There are a few more checks and cross-references to make, but it appears that the cloud hanging around the Sápmi region may very well be attributable to the fact that I have previously unknown ancestors from that population of people who were, until recent history (and are still in some cases), nomadic hunter/gatherers.

Which is not at all something I expected to be saying a year ago.

And honestly, I’m at a loss as what to make of the whole matter. It seems a significant development in my identity, but I can’t say exactly how or why. I’m befuddled by the whole realization that came out of my playing Sherlock off and on for the past few weeks.

Maybe Watson will find me in some opium den and drag me out. I feel like that at the moment.

11 thoughts on “Playing Sherlock

    1. Slightly frustrating. It just means that the answers won’t be easy to uncover, should I choose to pursue the grandfather vector further.

      On the other hand, there is quite a bit of satisfaction from applying some of my forensic science skills to a task. I don’t get many opportunities to use that facet of my education in the real world (I currently work in environmental.

      And it is nice to see consistent evidence that I am not subject to my own confirmation bias — a trap that is easy to fall into when doing research of any kind.

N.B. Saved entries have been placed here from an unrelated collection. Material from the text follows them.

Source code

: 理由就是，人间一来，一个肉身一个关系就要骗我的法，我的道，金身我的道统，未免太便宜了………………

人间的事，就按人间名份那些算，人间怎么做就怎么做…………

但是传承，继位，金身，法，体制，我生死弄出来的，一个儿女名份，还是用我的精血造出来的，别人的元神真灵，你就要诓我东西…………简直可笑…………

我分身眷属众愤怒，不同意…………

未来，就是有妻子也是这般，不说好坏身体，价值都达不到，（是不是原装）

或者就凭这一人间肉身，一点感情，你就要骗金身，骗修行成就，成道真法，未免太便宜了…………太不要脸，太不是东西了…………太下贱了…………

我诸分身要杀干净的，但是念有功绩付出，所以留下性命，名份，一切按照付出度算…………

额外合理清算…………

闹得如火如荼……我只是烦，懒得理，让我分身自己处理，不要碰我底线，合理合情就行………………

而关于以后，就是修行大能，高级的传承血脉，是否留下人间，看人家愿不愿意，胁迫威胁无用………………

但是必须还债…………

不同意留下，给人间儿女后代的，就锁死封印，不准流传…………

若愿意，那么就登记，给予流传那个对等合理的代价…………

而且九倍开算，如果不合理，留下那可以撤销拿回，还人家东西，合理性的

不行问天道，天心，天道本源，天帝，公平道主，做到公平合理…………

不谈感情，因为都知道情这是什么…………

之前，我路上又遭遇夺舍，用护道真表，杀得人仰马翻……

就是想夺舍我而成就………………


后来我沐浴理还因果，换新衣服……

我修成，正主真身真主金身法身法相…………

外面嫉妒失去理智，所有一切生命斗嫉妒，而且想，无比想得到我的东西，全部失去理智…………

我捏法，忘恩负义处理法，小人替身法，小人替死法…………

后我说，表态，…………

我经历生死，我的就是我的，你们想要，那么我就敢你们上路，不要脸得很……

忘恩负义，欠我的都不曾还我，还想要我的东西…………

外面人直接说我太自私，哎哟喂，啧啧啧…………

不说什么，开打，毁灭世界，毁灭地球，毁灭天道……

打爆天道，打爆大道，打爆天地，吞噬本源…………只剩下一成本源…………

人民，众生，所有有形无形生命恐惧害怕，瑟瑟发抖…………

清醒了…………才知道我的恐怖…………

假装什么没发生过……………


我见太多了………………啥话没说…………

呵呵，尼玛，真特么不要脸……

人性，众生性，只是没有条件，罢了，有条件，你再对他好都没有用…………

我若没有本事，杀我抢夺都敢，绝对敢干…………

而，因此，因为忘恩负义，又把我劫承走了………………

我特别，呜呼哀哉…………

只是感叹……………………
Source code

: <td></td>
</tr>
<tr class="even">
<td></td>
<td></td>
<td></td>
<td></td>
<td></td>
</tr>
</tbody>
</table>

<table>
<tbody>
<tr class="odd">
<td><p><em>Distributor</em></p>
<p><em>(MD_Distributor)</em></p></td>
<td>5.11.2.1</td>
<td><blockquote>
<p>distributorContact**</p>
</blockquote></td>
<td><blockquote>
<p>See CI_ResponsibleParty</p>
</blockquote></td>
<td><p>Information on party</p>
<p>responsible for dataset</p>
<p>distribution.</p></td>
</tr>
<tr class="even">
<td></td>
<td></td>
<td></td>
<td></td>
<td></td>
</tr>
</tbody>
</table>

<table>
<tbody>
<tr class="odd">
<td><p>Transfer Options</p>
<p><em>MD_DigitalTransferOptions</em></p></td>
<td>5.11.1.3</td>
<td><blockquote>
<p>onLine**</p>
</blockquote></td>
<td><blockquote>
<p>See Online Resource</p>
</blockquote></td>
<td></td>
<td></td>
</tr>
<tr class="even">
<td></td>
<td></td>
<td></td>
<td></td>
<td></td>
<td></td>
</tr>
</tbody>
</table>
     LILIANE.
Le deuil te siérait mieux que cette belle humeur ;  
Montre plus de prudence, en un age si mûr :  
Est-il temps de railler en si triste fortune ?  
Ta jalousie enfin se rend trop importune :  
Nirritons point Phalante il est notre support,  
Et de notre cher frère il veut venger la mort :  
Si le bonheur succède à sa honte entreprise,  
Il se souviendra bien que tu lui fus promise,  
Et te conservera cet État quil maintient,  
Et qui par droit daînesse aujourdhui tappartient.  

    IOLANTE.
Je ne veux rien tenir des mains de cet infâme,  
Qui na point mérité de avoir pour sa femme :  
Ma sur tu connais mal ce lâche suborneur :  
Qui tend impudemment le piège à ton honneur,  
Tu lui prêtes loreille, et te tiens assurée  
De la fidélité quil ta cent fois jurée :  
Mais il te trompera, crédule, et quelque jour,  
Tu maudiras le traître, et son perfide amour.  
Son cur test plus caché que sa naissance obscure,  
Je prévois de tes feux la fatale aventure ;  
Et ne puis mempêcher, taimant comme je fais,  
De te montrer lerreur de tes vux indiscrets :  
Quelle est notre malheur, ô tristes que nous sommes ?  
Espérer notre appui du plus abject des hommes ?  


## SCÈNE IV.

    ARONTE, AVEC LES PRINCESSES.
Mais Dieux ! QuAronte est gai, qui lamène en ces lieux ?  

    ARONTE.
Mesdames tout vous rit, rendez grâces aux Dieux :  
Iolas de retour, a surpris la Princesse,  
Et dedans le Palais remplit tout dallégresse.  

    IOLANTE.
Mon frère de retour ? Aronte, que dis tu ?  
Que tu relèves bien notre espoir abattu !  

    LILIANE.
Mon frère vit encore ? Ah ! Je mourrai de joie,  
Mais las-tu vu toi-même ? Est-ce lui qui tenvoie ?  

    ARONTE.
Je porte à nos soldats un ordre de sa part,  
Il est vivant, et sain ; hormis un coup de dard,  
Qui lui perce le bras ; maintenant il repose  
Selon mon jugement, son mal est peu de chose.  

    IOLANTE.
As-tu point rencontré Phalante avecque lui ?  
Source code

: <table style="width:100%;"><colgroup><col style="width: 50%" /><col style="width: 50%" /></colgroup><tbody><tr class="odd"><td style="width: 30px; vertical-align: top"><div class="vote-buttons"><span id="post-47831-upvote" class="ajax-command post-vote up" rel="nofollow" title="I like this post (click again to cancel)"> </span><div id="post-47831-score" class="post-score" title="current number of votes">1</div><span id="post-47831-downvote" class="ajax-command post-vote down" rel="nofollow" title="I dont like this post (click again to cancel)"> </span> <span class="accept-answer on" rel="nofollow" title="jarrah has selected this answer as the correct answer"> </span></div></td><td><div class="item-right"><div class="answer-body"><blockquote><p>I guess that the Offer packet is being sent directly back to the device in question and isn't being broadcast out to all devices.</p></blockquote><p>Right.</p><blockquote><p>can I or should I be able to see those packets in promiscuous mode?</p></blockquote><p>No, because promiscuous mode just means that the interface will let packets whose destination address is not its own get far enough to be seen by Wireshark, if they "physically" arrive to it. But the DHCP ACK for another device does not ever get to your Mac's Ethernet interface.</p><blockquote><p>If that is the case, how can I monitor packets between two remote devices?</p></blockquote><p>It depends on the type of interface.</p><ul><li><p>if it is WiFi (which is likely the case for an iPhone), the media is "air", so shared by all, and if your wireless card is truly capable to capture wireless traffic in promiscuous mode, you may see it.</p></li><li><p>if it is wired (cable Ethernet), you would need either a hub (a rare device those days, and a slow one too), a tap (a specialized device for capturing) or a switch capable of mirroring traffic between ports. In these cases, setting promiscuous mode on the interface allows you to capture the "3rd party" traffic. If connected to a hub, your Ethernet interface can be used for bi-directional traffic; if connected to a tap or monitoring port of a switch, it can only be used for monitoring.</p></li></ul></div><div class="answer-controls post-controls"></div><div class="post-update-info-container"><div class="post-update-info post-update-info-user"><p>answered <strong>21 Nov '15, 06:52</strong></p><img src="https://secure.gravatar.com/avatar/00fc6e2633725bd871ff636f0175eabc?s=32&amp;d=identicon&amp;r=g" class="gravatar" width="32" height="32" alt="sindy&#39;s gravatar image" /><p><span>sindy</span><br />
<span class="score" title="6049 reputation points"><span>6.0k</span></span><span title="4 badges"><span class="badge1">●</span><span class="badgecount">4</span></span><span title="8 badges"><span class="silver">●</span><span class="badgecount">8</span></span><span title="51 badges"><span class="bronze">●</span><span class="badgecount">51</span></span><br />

      Like you, finding out a few more details about that side has settled some unanswered questions for me, I feel more grounded myself.

      Like

  1. I know that it’s a relatively new thing, but I do like the Sami flag.
    I have an elder sister who researched this quite a bit and there is (can’t remember the percentages) a fairly strong Sami link tracing through my family.
    Interesting (though probably totally irrelevant) when I think about some of the musical/artistic leanings that we share.

    Liked by 1 person

    1. Thank you. I’ve been hesitant to add flag, but I have found enough evidence for me that I decided to embrace that identity in the same way as I have embraced my Rusyn identity from my paternal side.

      Interesting that we both seem to have some potentially shared ancestry…

      Who knows if the genetics influences those tastes, but I’m glad we share them all the same. It’ll give us something to talk about over tea when I show up in your neighborhood without warning 😉

      Liked by 1 person

  2. What an interesting quest you are on. I’ve wanted to go down that route, but my father (who is adopted) is against finding out anything about his birth family. I may have to wait until he’s no longer around to don my own Sherlock hat.

    Liked by 1 person

    1. Don’t tell him. You don’t need his permission to look.

      Kind of my approach with my mother’s father. I only asked for his name because it would theoretically make things easier. Too bad it didn’t help.

      But you have a right to know and if he wants to stay ignorant, that’s his business.